Consensus estimates suggest that there will be no change to lending rates at the meeting, although the SARB could present a more dovish tone, alluding to a 25-basis point (0.25%) rate cut before year end. Last night’s rate cut in the US and recent dovish actions from other major central banks (such as the ECB), do provide more headroom for the SARB to lower rates later this year.
While inflation has surprised to the downside (since the last MPC meeting), the Reserve Bank will be weary of the recent move in oil (South Africa’s largest import) as well as the rand’s susceptibility to current geo-political and trade war uncertainty. Adding South Africa’s growing twin deficits (budget and current account) to the mix perhaps add further weight to the expectation of ‘no change’ at today’s meeting.

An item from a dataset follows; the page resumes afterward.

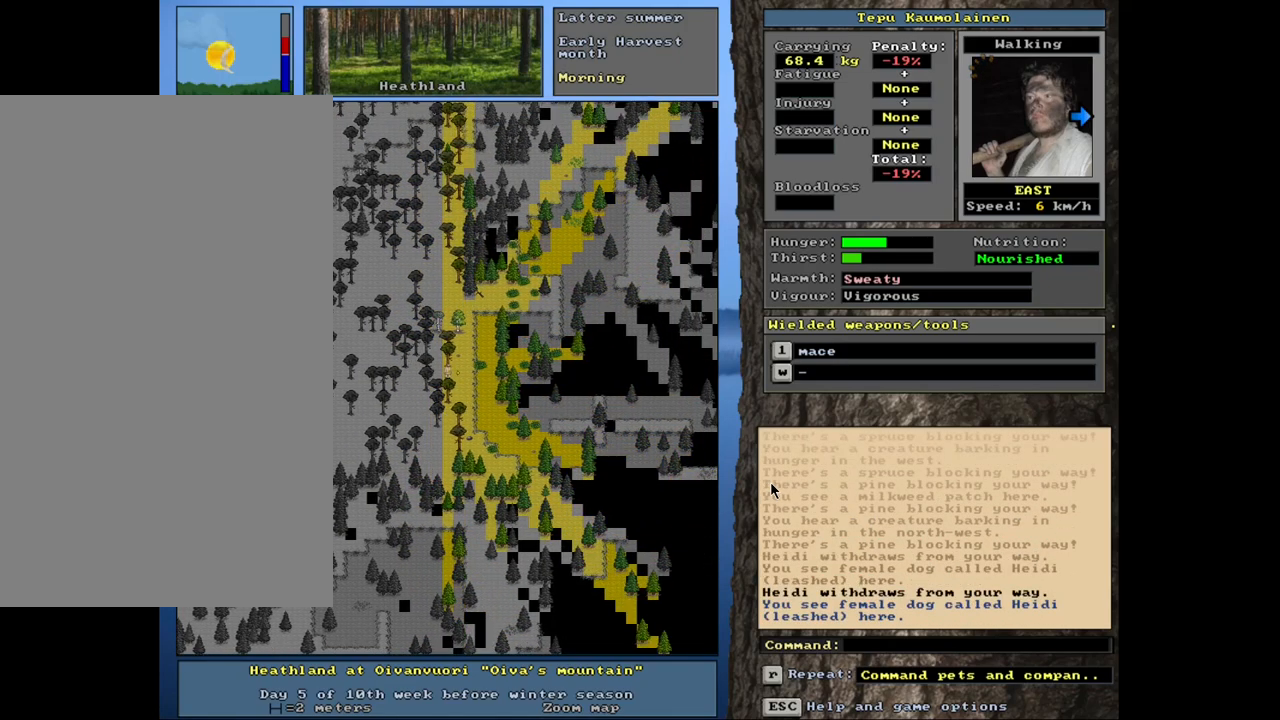
{"keys": ["ctrl_l"], "mouse": [], "events": [[17, "num9", "down"], [100, "num9", "up"], [317, "num6", "down"], [400, "num6", "up"]]}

The South Africa Financial Index (FINI)
The FINI index has undergone a sharp trend reversal as suggested by the double bottom (blue ‘W’) chart pattern highlighted in our previous note on the index (see here). The rally which has ensued see’s the index now trading in overbought territory. The overbought signal finds agreeance with the bearish candle stick reversal pattern (bearish harami) circled blue.
The price reversal and overbought signal suggest that we could see a short term retracement in the index price. The trend is however considered up for the FINI. In turn we would look for a long entry into a pullback towards the 15720 level, rather than shorting the market against the prevailing uptrend.